#### RECORD SET

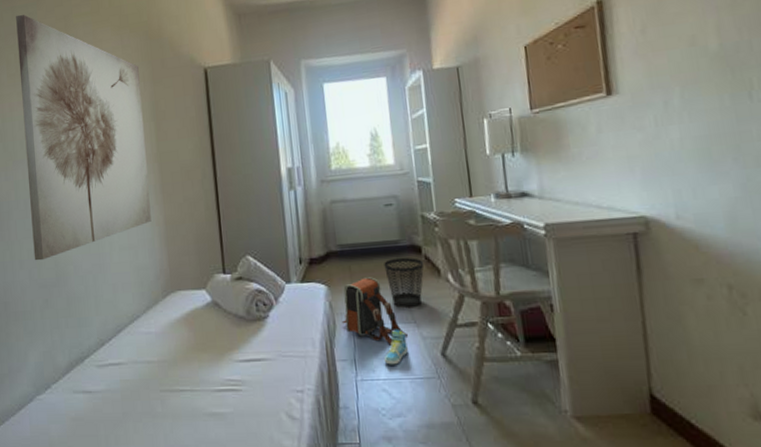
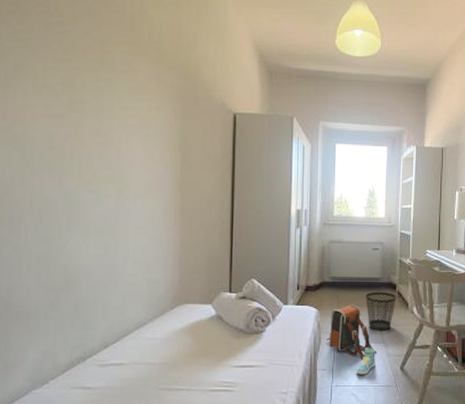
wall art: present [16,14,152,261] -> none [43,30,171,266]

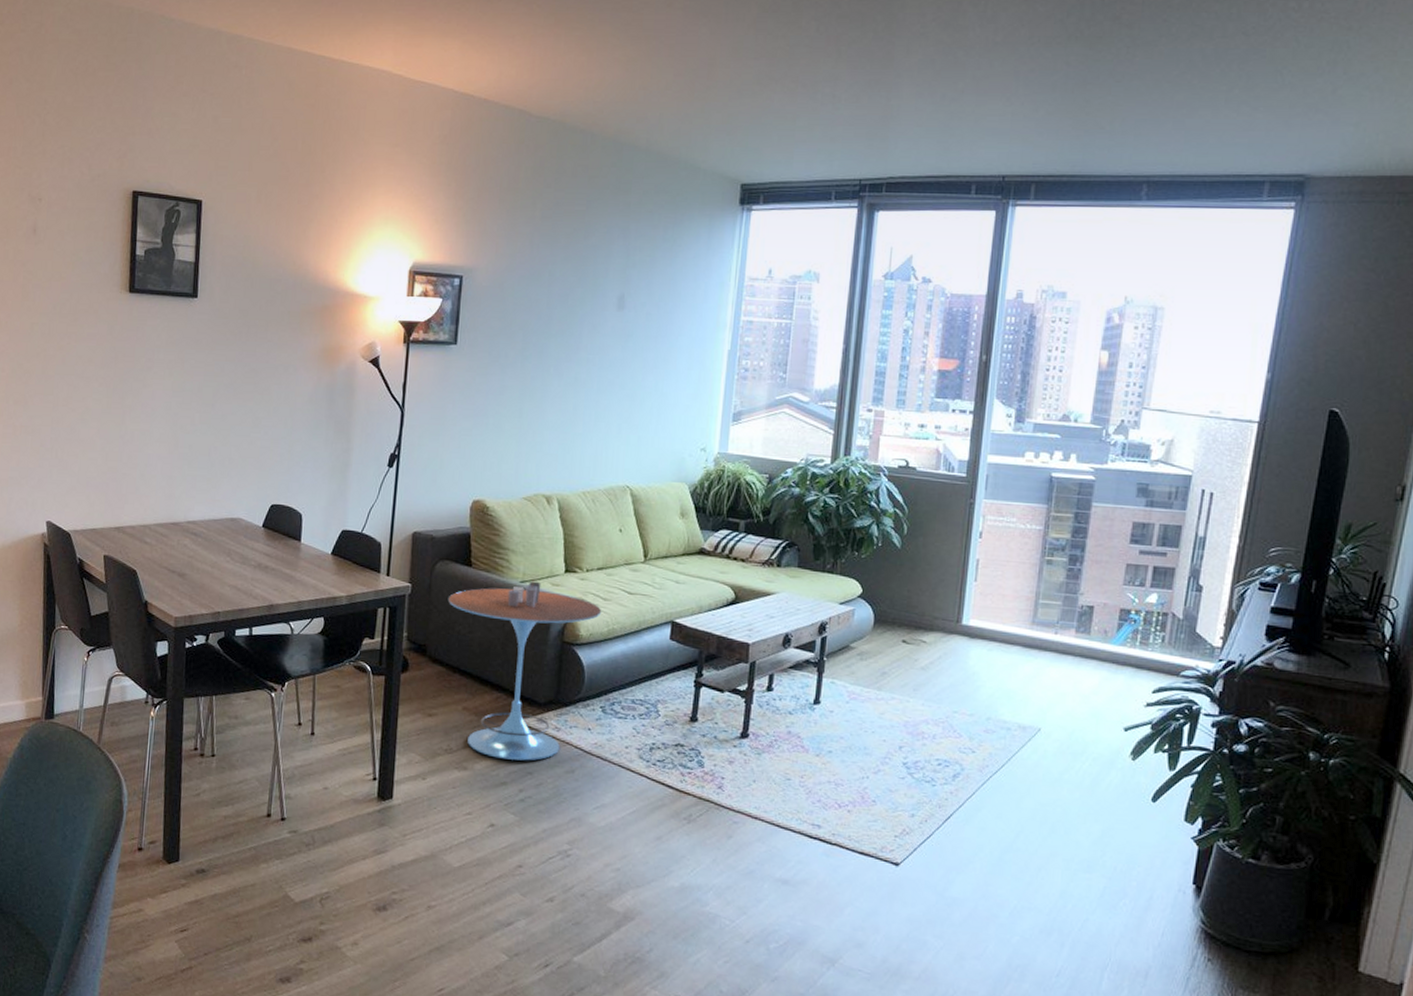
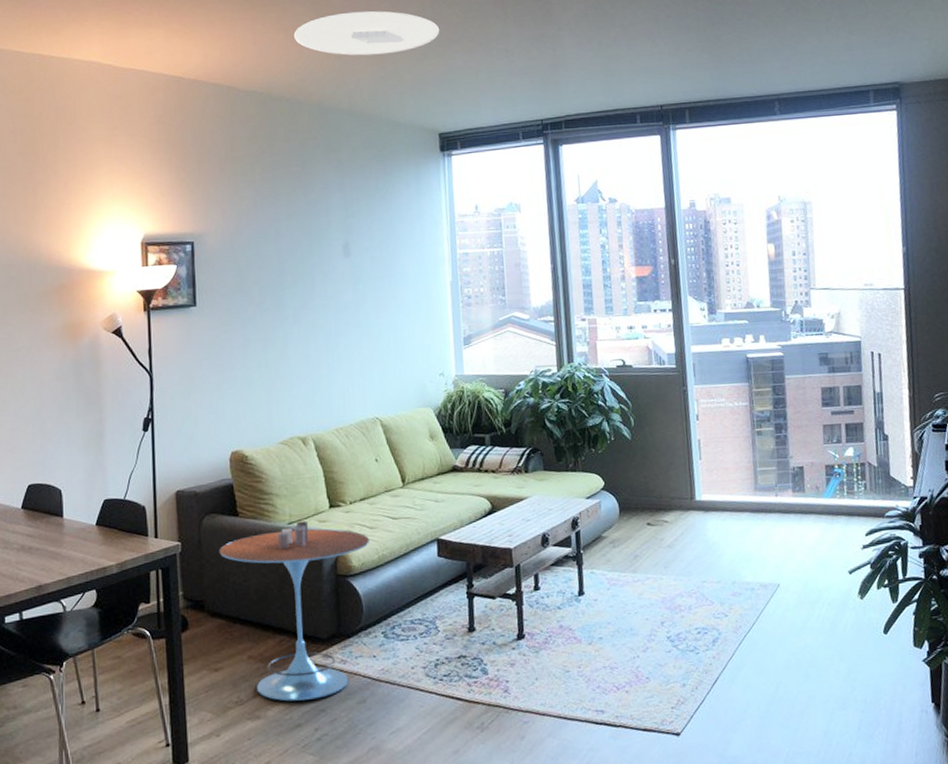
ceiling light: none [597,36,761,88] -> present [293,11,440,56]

--

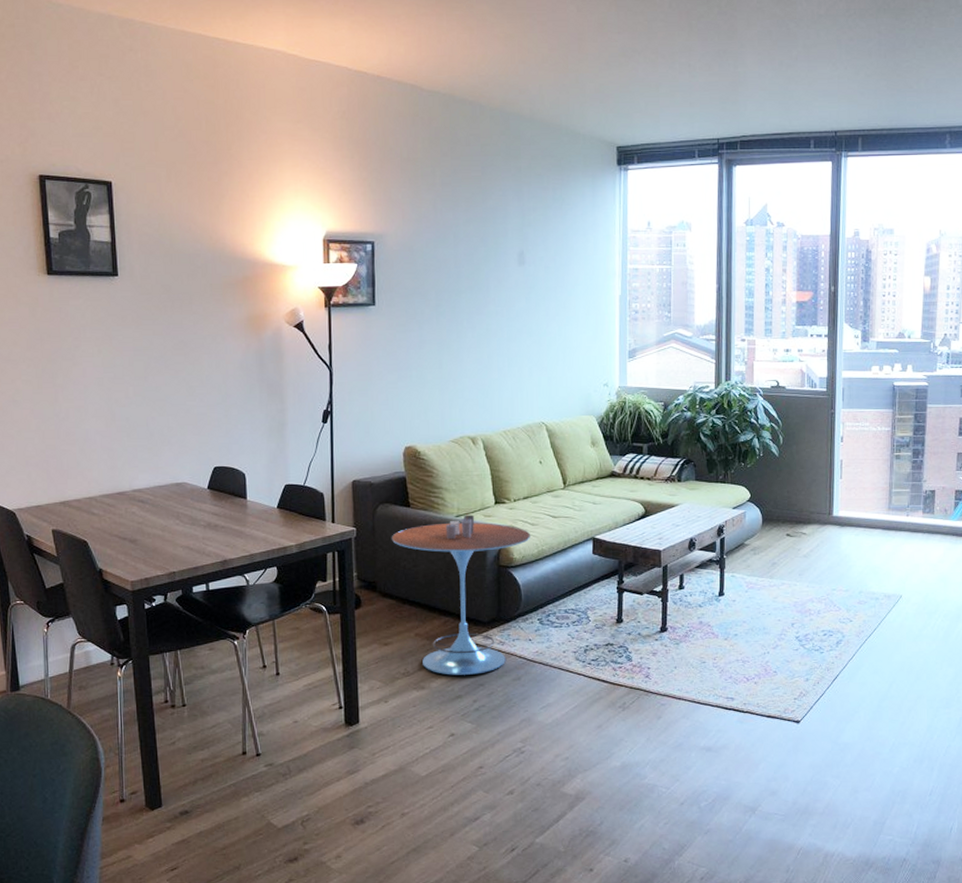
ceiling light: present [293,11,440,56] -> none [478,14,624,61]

#### WHAT YOU NEED TO DO
Looking through the data above, copy out each line in which the string "light" occurs.

#### TASK OUTPUT
ceiling light: none [597,36,761,88] -> present [293,11,440,56]
ceiling light: present [293,11,440,56] -> none [478,14,624,61]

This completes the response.